What does NAS stand for?

- [ ] Neural Architecture Service
- [x] Neural Architecture Search 
- [ ] Network Automation Service
- [ ] Network Search Strategy

**Question 2**

Which machine learning method is used when training a network using the NAS strategy?

- [ ] Variational Autoencoders
- [ ] Generative Adversative Networks
- [x] Reinforcement Learning
- [ ] Residual Learning

**Question 3**

What is the core principle behind neural architecture search?
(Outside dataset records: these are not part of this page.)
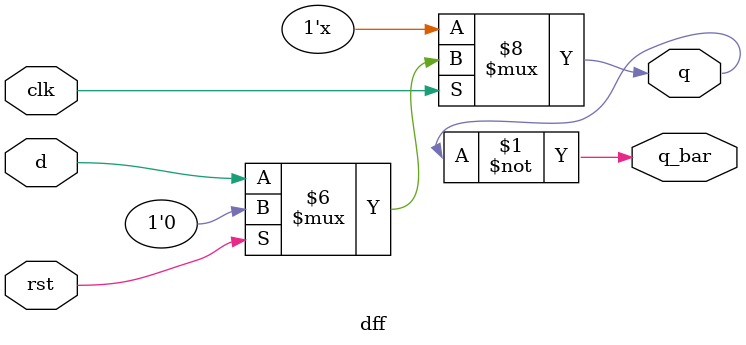
<source format=v>
`timescale 1ns / 1ps
 module dff (q, q_bar, clk, d, rst);
  input clk, d, rst;
  output q, q_bar;
  reg q;    //Here q is defined as reg ,,as we are assigning some values to q.
  assign q_bar = ~q;
  
  always @(*) begin
  if (clk == 1) begin
     if (rst == 1'b1) begin
       q <= 0;
     end else  begin
    q <= d;
     end 
  end
  end 
endmodule  
</source>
- [ ] Fully random sampling of neural architectures while hopping that they performe well on the task at hand
- [ ] Manual architecture design aided by proposals from the computer for the task at hand
- [x] Guided sampling, training, and validation of neural architectures that are probable to obtain good performance on the task at hand
- [ ] Outsourcing of architecture design, training and validation to crowd workers

### 2.7 Transformer 

**Question 1**

What does attention capture / describe?

- [x] Correlation between tokens
- [ ] parts of images that can safely be ignored
- [ ] text tokens that do not convey much semantic information
- [x] "interesting" receptive fields on the images

**Question 2**

Which form of advanced attention is used in a transformer model?

- [x] self-attention
- [ ] backwards-attention
- [ ] neighbor-attention 
- [ ] visual-attention

**Question 3**

Which function is used to calculate the attention weights?

- [ ] sigmoid
- [ ] tanh
- [x] softmax 
- [ ] cross entropy